Problem description ->
Give back each line of the material that contains the word "Rare".

Data excerpts ->

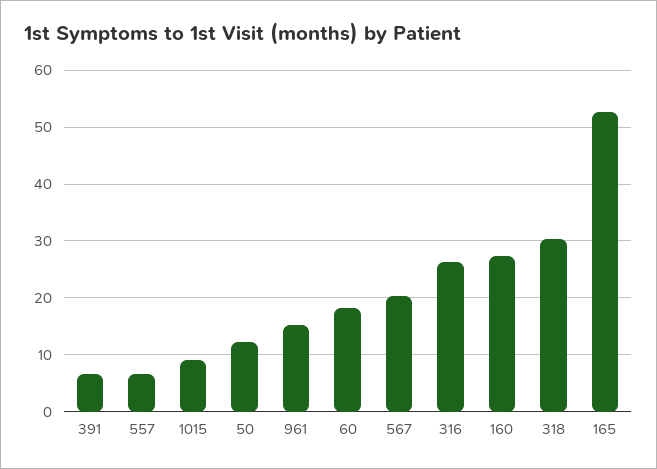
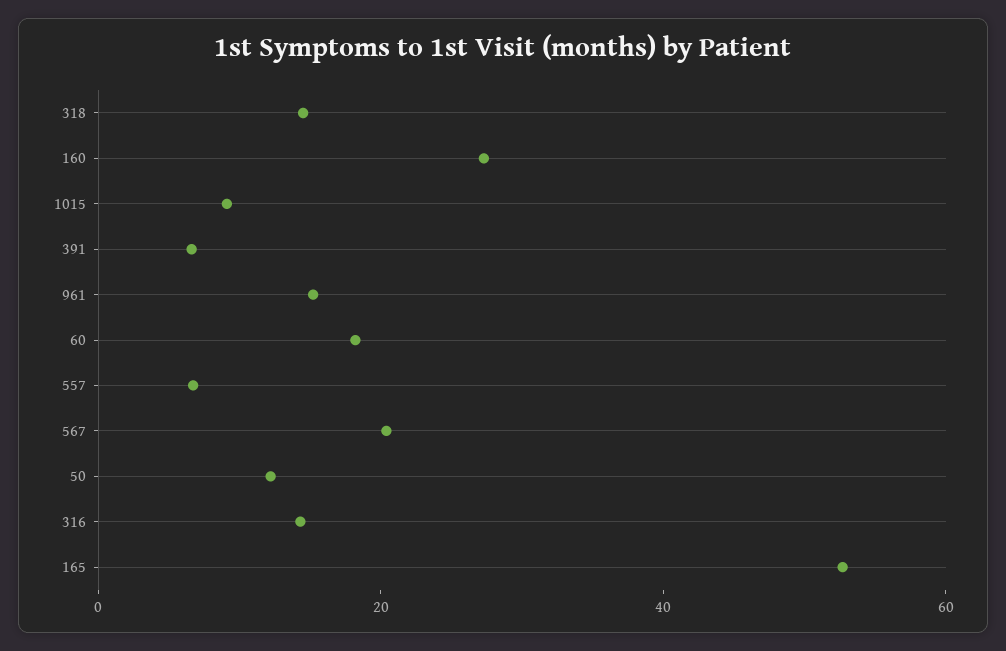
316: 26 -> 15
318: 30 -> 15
...
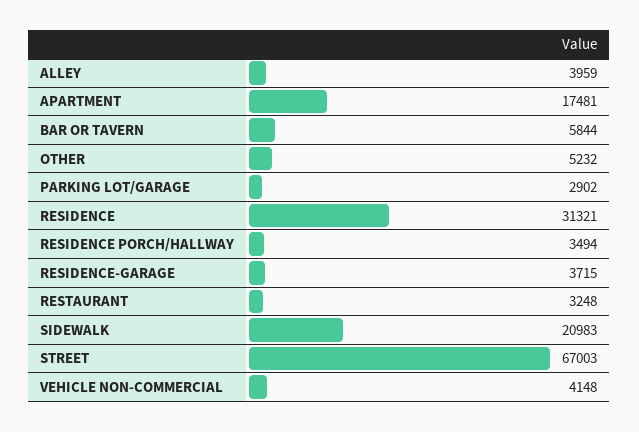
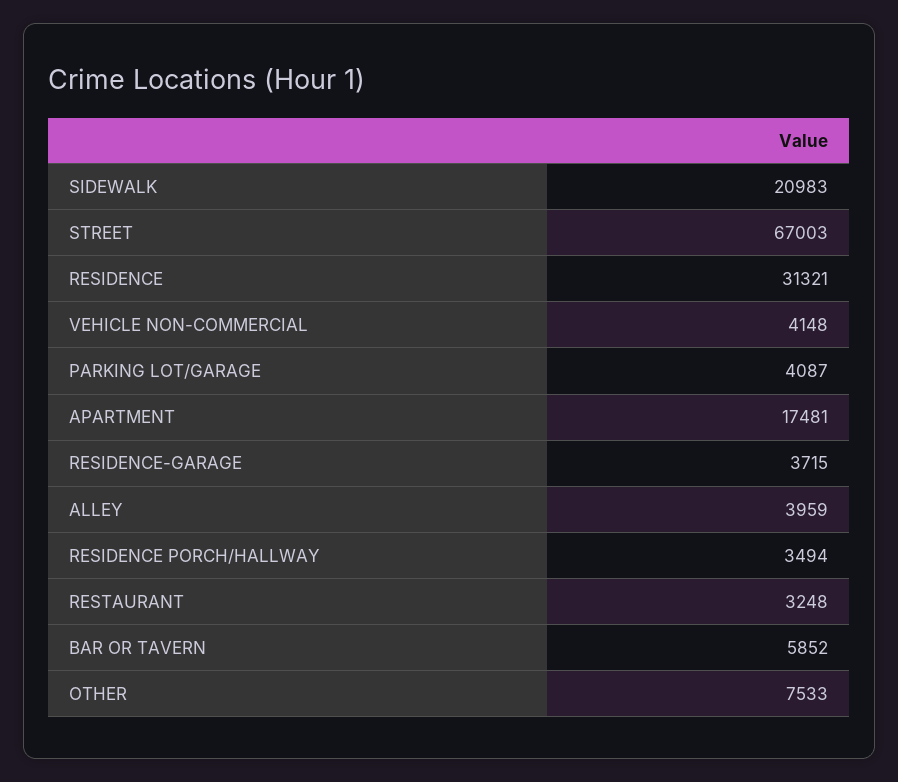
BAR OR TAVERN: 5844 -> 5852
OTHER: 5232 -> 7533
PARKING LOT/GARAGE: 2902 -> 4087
---
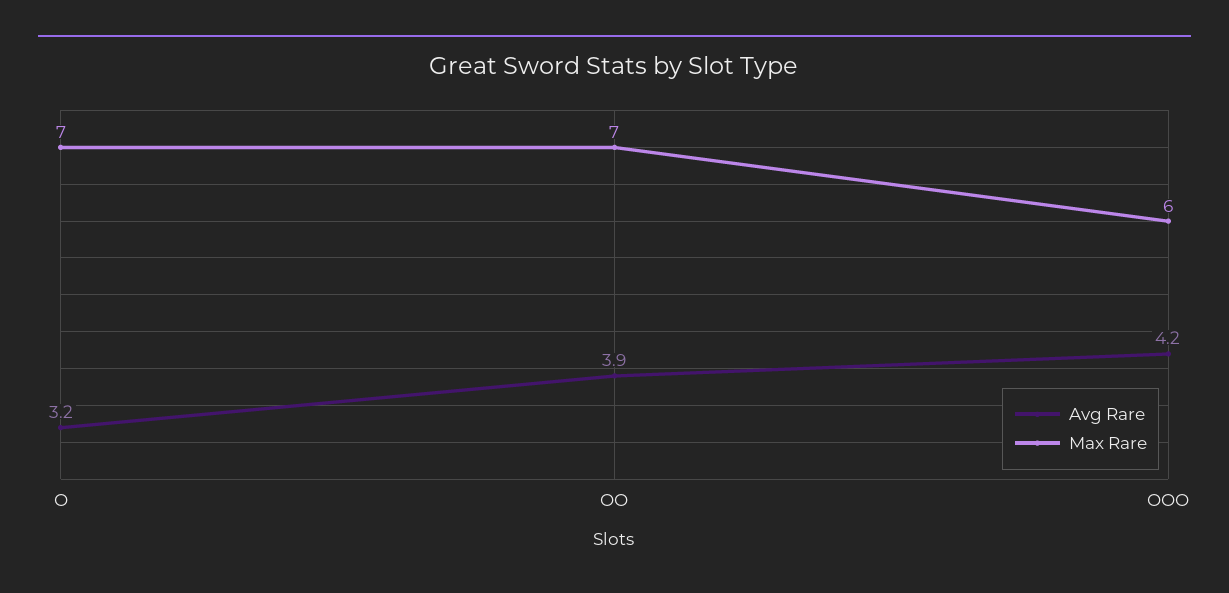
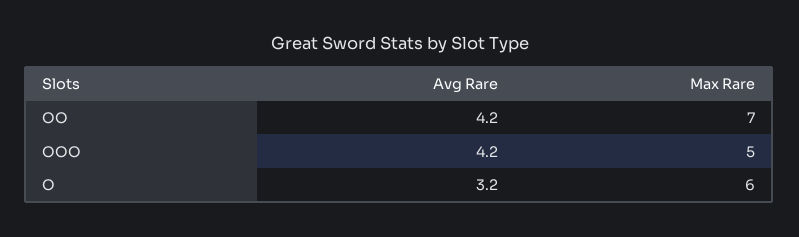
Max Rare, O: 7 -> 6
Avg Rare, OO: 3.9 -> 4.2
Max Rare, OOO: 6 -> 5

Output for this exercise ->
Max Rare, O: 7 -> 6
Avg Rare, OO: 3.9 -> 4.2
Max Rare, OOO: 6 -> 5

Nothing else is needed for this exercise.